◆ **What the task asks**: Please repeat the lines below exactly. Begin with the line containing "Part of official chain" and go on through the line containing "Figure 9: Possible".

__________

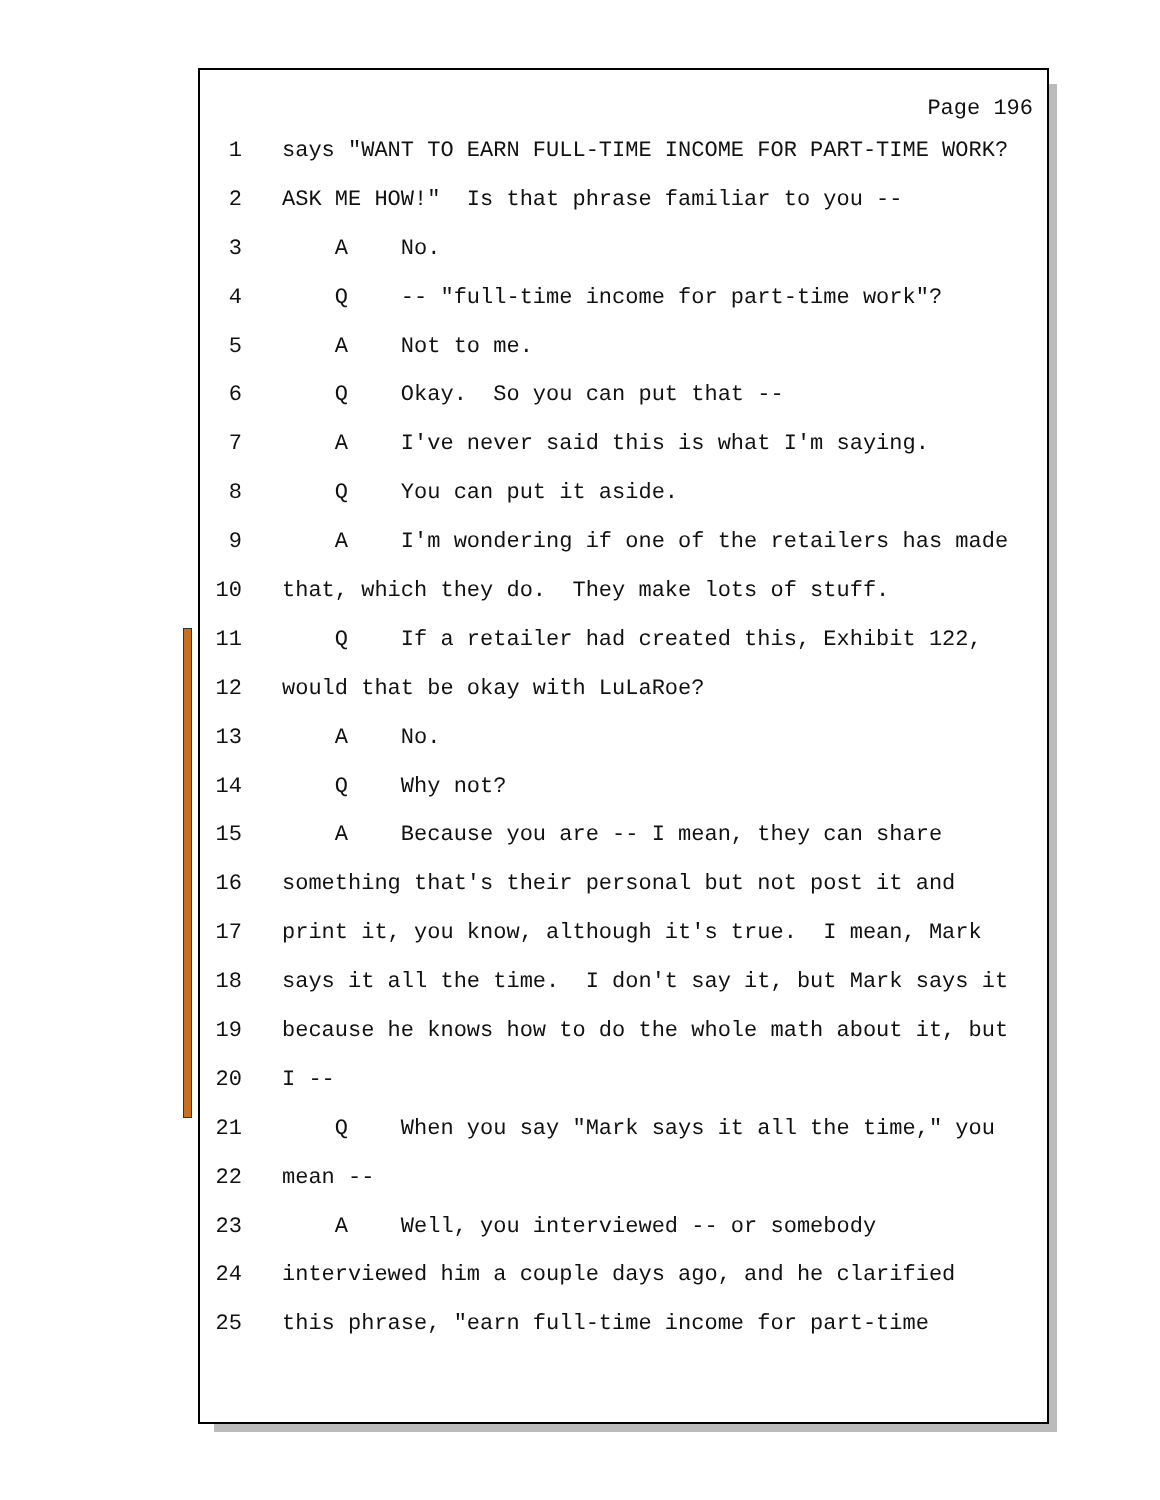Page 196
1 says "WANT TO EARN FULL-TIME INCOME FOR PART-TIME WORK?
2 ASK ME HOW!" Is that phrase familiar to you --
3 A No.
4 Q -- "full-time income for part-time work"?
5 A Not to me.
6 Q Okay. So you can put that --
7 A I've never said this is what I'm saying.
8 Q You can put it aside.
9 A I'm wondering if one of the retailers has made
10 that, which they do. They make lots of stuff.
11 Q If a retailer had created this, Exhibit 122,
12 would that be okay with LuLaRoe?
13 A No.
14 Q Why not?
15 A Because you are -- I mean, they can share
16 something that's their personal but not post it and
17 print it, you know, although it's true. I mean, Mark
18 says it all the time. I don't say it, but Mark says it
19 because he knows how to do the whole math about it, but
20 I --
21 Q When you say "Mark says it all the time," you
22 mean --
23 A Well, you interviewed -- or somebody
24 interviewed him a couple days ago, and he clarified
25 this phrase, "earn full-time income for part-time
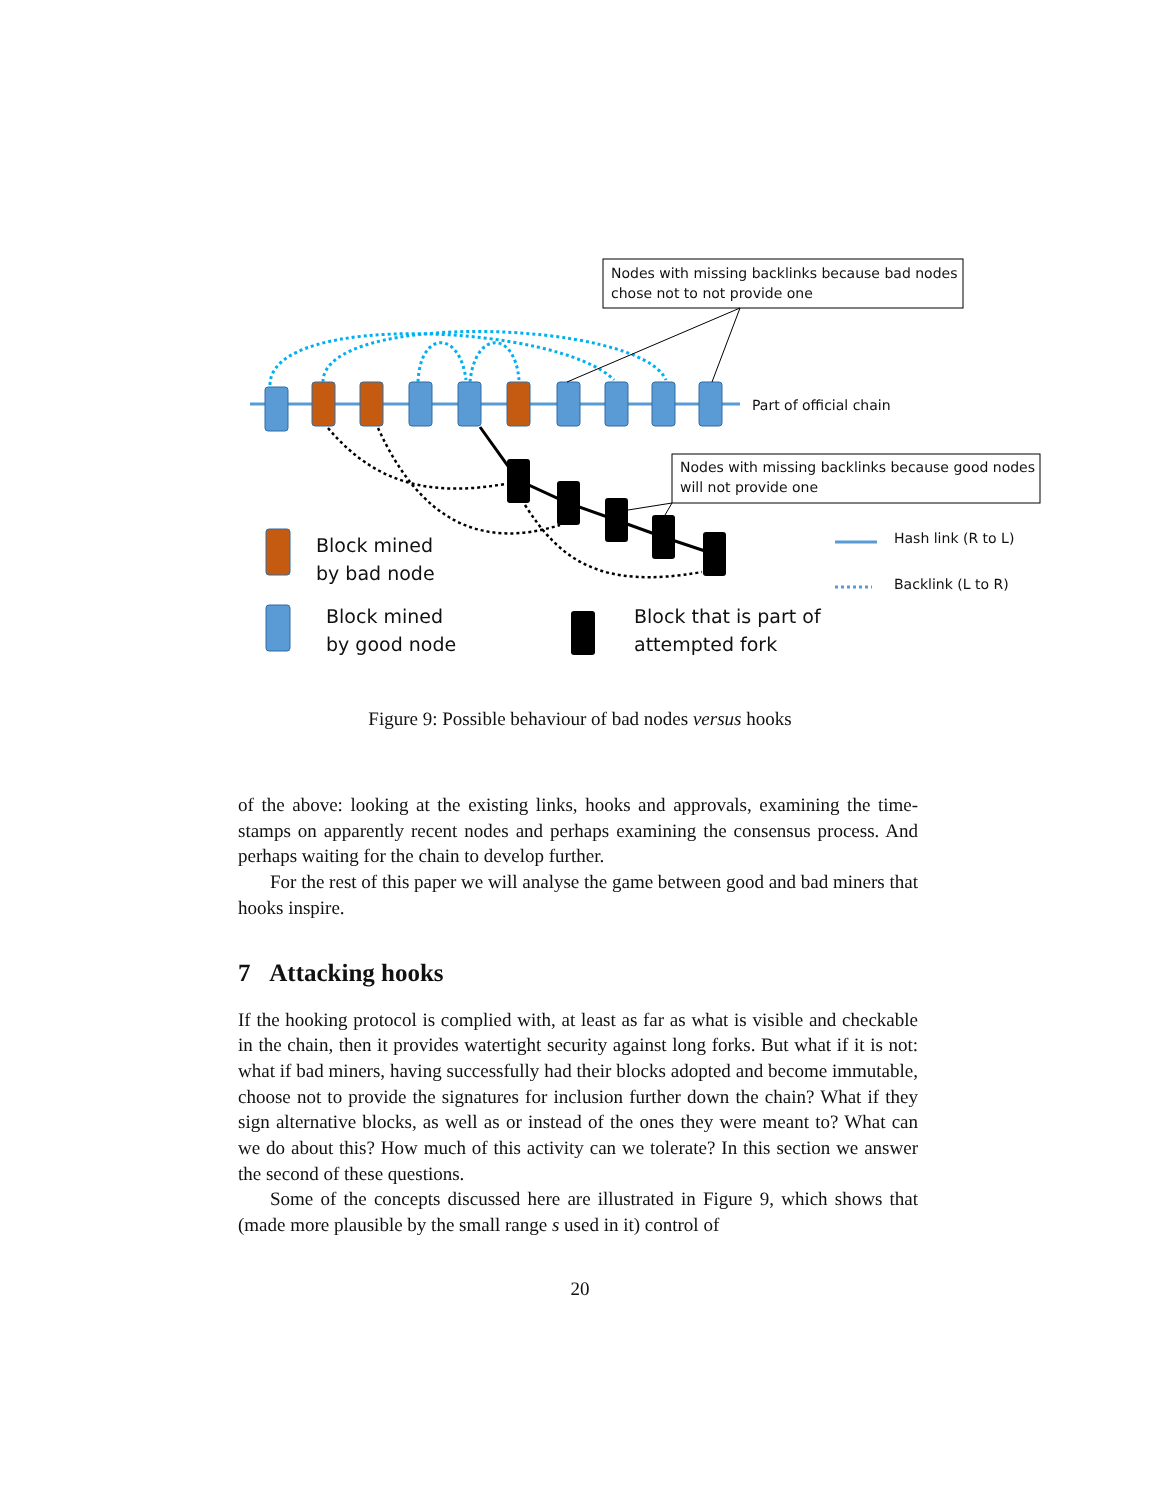Nodes with missing backlinks because bad nodes
chose not to not provide one
Part of official chain
Nodes with missing backlinks because good nodes
will not provide one
Hash link (R to L)
Backlink (L to R)
Block mined
by bad node
Block mined
by good node
Block that is part of
attempted fork
Figure 9: Possible behaviour of bad nodes versus hooks
of the above: looking at the existing links, hooks and approvals, examining the time-stamps on apparently recent nodes and perhaps examining the consensus process. And perhaps waiting for the chain to develop further.
For the rest of this paper we will analyse the game between good and bad miners that hooks inspire.
7 Attacking hooks
If the hooking protocol is complied with, at least as far as what is visible and checkable in the chain, then it provides watertight security against long forks. But what if it is not: what if bad miners, having successfully had their blocks adopted and become immutable, choose not to provide the signatures for inclusion further down the chain? What if they sign alternative blocks, as well as or instead of the ones they were meant to? What can we do about this? How much of this activity can we tolerate? In this section we answer the second of these questions.
Some of the concepts discussed here are illustrated in Figure 9, which shows that (made more plausible by the small range s used in it) control of
20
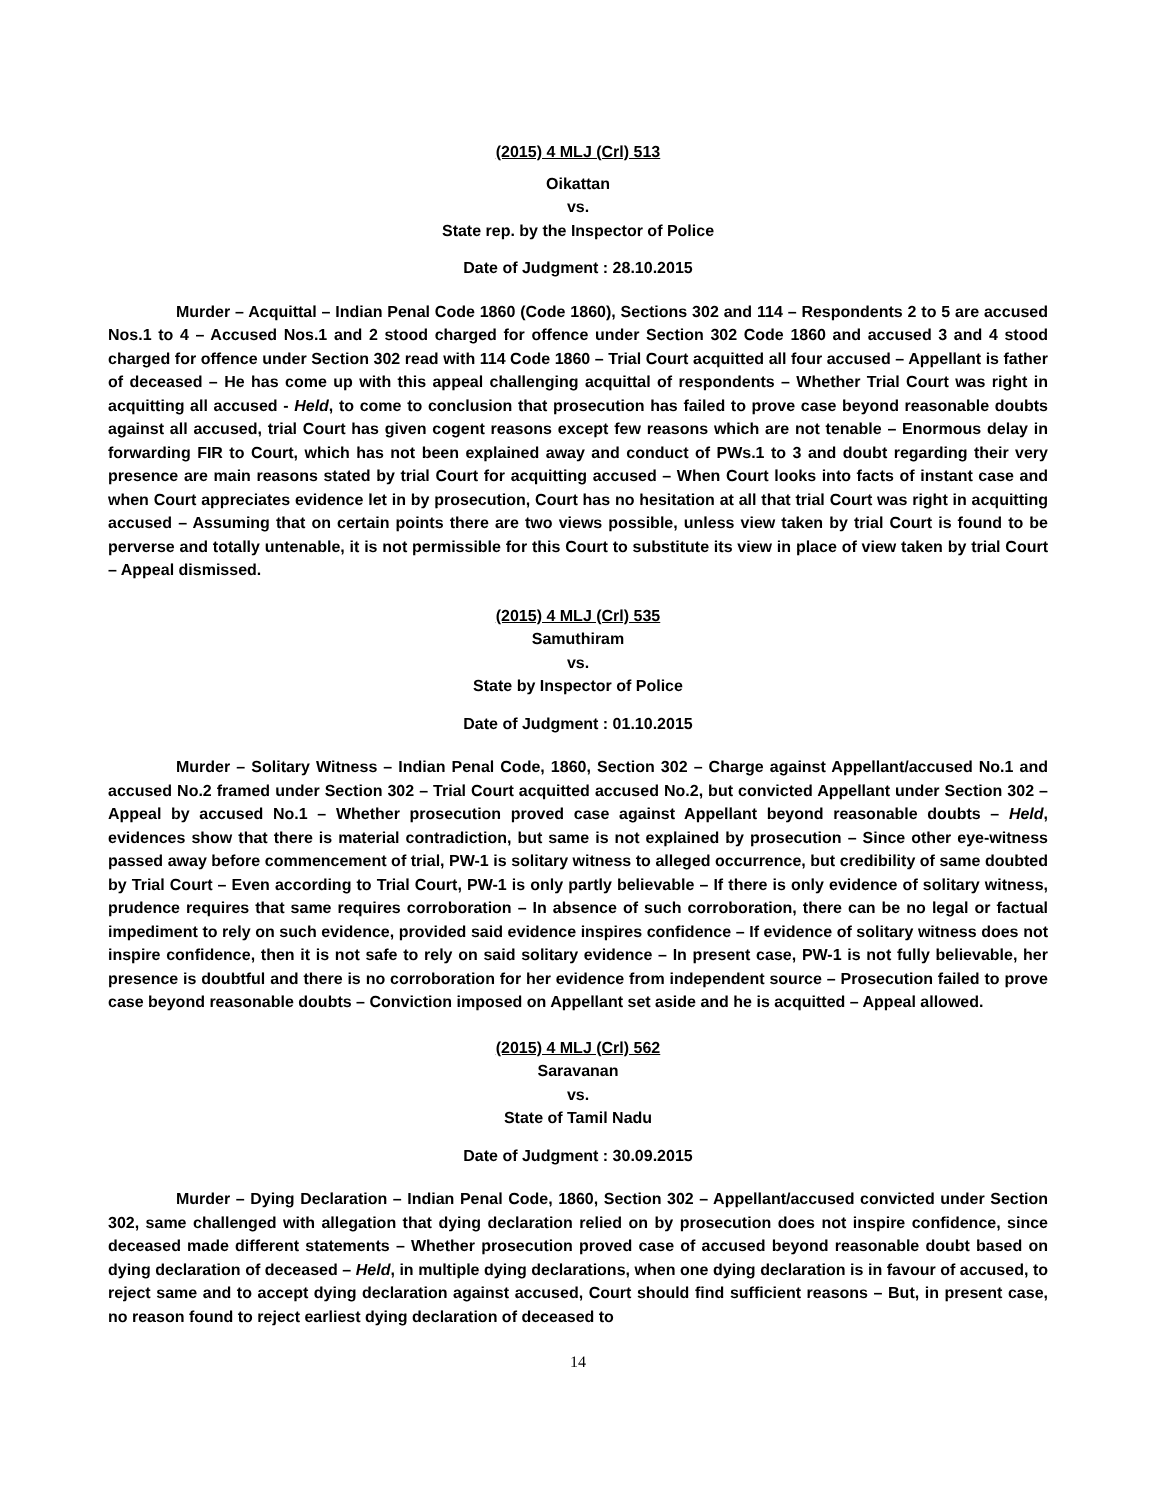(2015) 4 MLJ (Crl) 513
Oikattan
vs.
State rep. by the Inspector of Police
Date of Judgment : 28.10.2015
Murder – Acquittal – Indian Penal Code 1860 (Code 1860), Sections 302 and 114 – Respondents 2 to 5 are accused Nos.1 to 4 – Accused Nos.1 and 2 stood charged for offence under Section 302 Code 1860 and accused 3 and 4 stood charged for offence under Section 302 read with 114 Code 1860 – Trial Court acquitted all four accused – Appellant is father of deceased – He has come up with this appeal challenging acquittal of respondents – Whether Trial Court was right in acquitting all accused - Held, to come to conclusion that prosecution has failed to prove case beyond reasonable doubts against all accused, trial Court has given cogent reasons except few reasons which are not tenable – Enormous delay in forwarding FIR to Court, which has not been explained away and conduct of PWs.1 to 3 and doubt regarding their very presence are main reasons stated by trial Court for acquitting accused – When Court looks into facts of instant case and when Court appreciates evidence let in by prosecution, Court has no hesitation at all that trial Court was right in acquitting accused – Assuming that on certain points there are two views possible, unless view taken by trial Court is found to be perverse and totally untenable, it is not permissible for this Court to substitute its view in place of view taken by trial Court – Appeal dismissed.
(2015) 4 MLJ (Crl) 535
Samuthiram
vs.
State by Inspector of Police
Date of Judgment : 01.10.2015
Murder – Solitary Witness – Indian Penal Code, 1860, Section 302 – Charge against Appellant/accused No.1 and accused No.2 framed under Section 302 – Trial Court acquitted accused No.2, but convicted Appellant under Section 302 – Appeal by accused No.1 – Whether prosecution proved case against Appellant beyond reasonable doubts – Held, evidences show that there is material contradiction, but same is not explained by prosecution – Since other eye-witness passed away before commencement of trial, PW-1 is solitary witness to alleged occurrence, but credibility of same doubted by Trial Court – Even according to Trial Court, PW-1 is only partly believable – If there is only evidence of solitary witness, prudence requires that same requires corroboration – In absence of such corroboration, there can be no legal or factual impediment to rely on such evidence, provided said evidence inspires confidence – If evidence of solitary witness does not inspire confidence, then it is not safe to rely on said solitary evidence – In present case, PW-1 is not fully believable, her presence is doubtful and there is no corroboration for her evidence from independent source – Prosecution failed to prove case beyond reasonable doubts – Conviction imposed on Appellant set aside and he is acquitted – Appeal allowed.
(2015) 4 MLJ (Crl) 562
Saravanan
vs.
State of Tamil Nadu
Date of Judgment : 30.09.2015
Murder – Dying Declaration – Indian Penal Code, 1860, Section 302 – Appellant/accused convicted under Section 302, same challenged with allegation that dying declaration relied on by prosecution does not inspire confidence, since deceased made different statements – Whether prosecution proved case of accused beyond reasonable doubt based on dying declaration of deceased – Held, in multiple dying declarations, when one dying declaration is in favour of accused, to reject same and to accept dying declaration against accused, Court should find sufficient reasons – But, in present case, no reason found to reject earliest dying declaration of deceased to
14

__________

◆ **Solution**:
Part of official chain
Nodes with missing backlinks because good nodes
will not provide one
Hash link (R to L)
Backlink (L to R)
Block mined
by bad node
Block mined
by good node
Block that is part of
attempted fork
Figure 9: Possible behaviour of bad nodes versus hooks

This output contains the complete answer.